Monday, June 16, 2014

Proving Worth

I have a confession to make. I usually read the comments on articles about things like immigration, race, and disability. I know, I know, never a good idea but frankly, they give me perspective on how people think. Everyone always dismisses these commentators as "trolls" but I am not sure they are so easily categorized. After all, there is usually more than one person saying these things, they usually sound quite reasonable, and they have many "likes". These are not the people who are ranting using hate filled language, and slurs. No the comments that scare me the most are the ones where everything sounds so logical. I see this mostly underneath the articles about Down syndrome especially in the context of prenatal testing.

Through these comments I have learned that my child is not worthy of life. I have been told that I had a societal obligation to abort her. She is, after all, a drain on society. She is "useless." She is "ugly." She has nothing to give. She's going to be a "lump," a "burden," on all working adults. 

And sadly I often find that I have these conversations in person as well. They are of course not worded as above. Instead they are framed in more "humane" ways. The talk of how it's really blessing when a sick child dies. Or questions about how "functioning" Jude is or when will I know how "functioning" she is. The reassurances that she doesn't like she has Ds or that she only has a "little." She's not delayed. While I am sure these comments are well-intentioned, they make me feel like I have to defend Jude. Because, after all, if she is not "high functioning" or "normal looking," she is going to be a burden.

I didn't spend my days before Jude thinking up reasons to allow my children to live. I went about my days with the quiet assurance that they deserved to be here. I didn't even think about the ways I could prove that they would contribute to society. I didn't need to because no one really demanded me to offer up a laundry list of how my kids would fit in, support themselves, etc. 

And then I had Jude. Perfect, beautiful Jude, and suddenly I was thrust into a spotlight in which I didn't wish to stand. A place where too often I had to defend my child's very right to exist on this plane. For awhile I did. I cringe when I read some of my older posts where I try hard to prove the
worth of my child. I pointed to the things adults with Ds were contributing. How beautiful people with Ds are. How these adults are often independent. How they have fulfilling social lives and meaningful relationships.

One day I realized that I, personally, didn't have very many meaningful relationships. In fact, most of my relationships were kind of disastrous. I am socially awkward and often alienate people once they get to know me. I am doing nothing with my degree. I spend a lot of my life playing stupid games on my Ipad or reading really bad mystery novels. I am not sure that my contribution to this world equals what I have taken away. Hell in fact I am pretty sure I haven't earned my keep. Yet here I was trying to prove my daughter's worth. 

I'm done. I am sick of it. Jude has as much right to breath the air as anyone else. I have no idea what Jude's future will look like but I don't know that for any of my kids. I doubt most of you can provide
can accurate future prediction for your own child. Yet we are often demanded in subtle ways to do just that such as when our politicians call our children the future.
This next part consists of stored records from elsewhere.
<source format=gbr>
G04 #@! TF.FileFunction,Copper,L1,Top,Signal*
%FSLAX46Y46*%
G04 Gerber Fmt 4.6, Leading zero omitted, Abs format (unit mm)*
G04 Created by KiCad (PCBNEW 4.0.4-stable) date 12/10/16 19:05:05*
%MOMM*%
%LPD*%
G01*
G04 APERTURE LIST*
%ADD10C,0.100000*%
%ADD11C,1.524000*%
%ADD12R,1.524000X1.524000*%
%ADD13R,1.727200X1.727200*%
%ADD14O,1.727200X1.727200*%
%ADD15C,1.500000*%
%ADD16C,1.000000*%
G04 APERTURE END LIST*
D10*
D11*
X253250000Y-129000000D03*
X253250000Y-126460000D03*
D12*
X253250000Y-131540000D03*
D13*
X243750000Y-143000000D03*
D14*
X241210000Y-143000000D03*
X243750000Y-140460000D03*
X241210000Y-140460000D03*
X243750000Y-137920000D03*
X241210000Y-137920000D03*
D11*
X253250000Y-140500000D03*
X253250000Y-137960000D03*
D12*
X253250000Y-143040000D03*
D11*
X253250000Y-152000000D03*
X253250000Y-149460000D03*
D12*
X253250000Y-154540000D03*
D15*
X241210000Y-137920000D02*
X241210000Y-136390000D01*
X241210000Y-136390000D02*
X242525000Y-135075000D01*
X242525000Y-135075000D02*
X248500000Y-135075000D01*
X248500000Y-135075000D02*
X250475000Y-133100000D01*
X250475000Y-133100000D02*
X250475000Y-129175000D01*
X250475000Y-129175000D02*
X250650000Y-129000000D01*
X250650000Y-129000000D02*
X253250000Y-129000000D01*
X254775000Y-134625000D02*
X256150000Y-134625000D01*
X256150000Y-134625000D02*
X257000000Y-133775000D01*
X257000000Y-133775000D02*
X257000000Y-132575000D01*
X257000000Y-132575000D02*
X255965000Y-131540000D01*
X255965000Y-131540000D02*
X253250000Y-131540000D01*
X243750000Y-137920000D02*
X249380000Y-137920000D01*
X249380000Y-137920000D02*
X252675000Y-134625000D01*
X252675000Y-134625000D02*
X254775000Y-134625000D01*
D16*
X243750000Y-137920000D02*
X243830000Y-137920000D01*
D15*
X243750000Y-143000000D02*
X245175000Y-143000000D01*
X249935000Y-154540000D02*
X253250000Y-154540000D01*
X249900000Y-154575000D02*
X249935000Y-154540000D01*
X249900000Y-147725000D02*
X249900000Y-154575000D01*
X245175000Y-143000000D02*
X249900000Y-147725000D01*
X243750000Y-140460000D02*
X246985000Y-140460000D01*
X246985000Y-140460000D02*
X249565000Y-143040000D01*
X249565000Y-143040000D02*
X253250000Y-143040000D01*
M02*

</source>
We, as a society often, see youth as an investment. Well at least certain youth. Because here's the thing: there are a lot of kids who get left out. Kids like Jude. Kids who are poor. Kids who don't go to the right schools. Kids who don't buy into the right ideologies. Kids whose parents are from the "wrong side" of the border. Kids who makes our kids' clothes. I could go on but I think you get the picture.
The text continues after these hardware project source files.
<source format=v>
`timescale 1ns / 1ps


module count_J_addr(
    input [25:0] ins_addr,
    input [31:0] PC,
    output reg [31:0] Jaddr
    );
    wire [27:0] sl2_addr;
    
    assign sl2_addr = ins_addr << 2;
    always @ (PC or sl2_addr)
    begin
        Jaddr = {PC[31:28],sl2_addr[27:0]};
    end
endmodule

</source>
The reality is that most of us are not going to offer any kind of life changing invention for humanity. Most of us are not going to cure cancer or end world hunger. Really we are not such great gifts to Earth anyway (check our global warming. We did it. It's a fact.) But we are all here, and damn it, we all have the right to exist. Including Jude. I don't need to defend her to you or to myself. Her presence in my life makes her worthy to me. The way her hair smells after a bath. The sweet heat of her sleepy breathing as she curls against me in our bed. The way she laughs in joy at her siblings antics. Her screams of pleasure when we bring her to the pool. In the short time she's been here Jude has already done the most important thing a human can do. She's given us love, beauty, and hope simply by being here. 




2 comments:

Unknown said...

♡ Sometimes I can't find the right words, and sometimes I don't feel my words would be good enough to say how I feel. But thank you. I don't want to have to live my life trying to justify why my daughters life is just as important as any other child. I just want her to grow up as Emilee and be loved as Emilee and be treated like every other Emilee that's alive. ♡

Unknown said...

So glad you are back. I've missed your writing.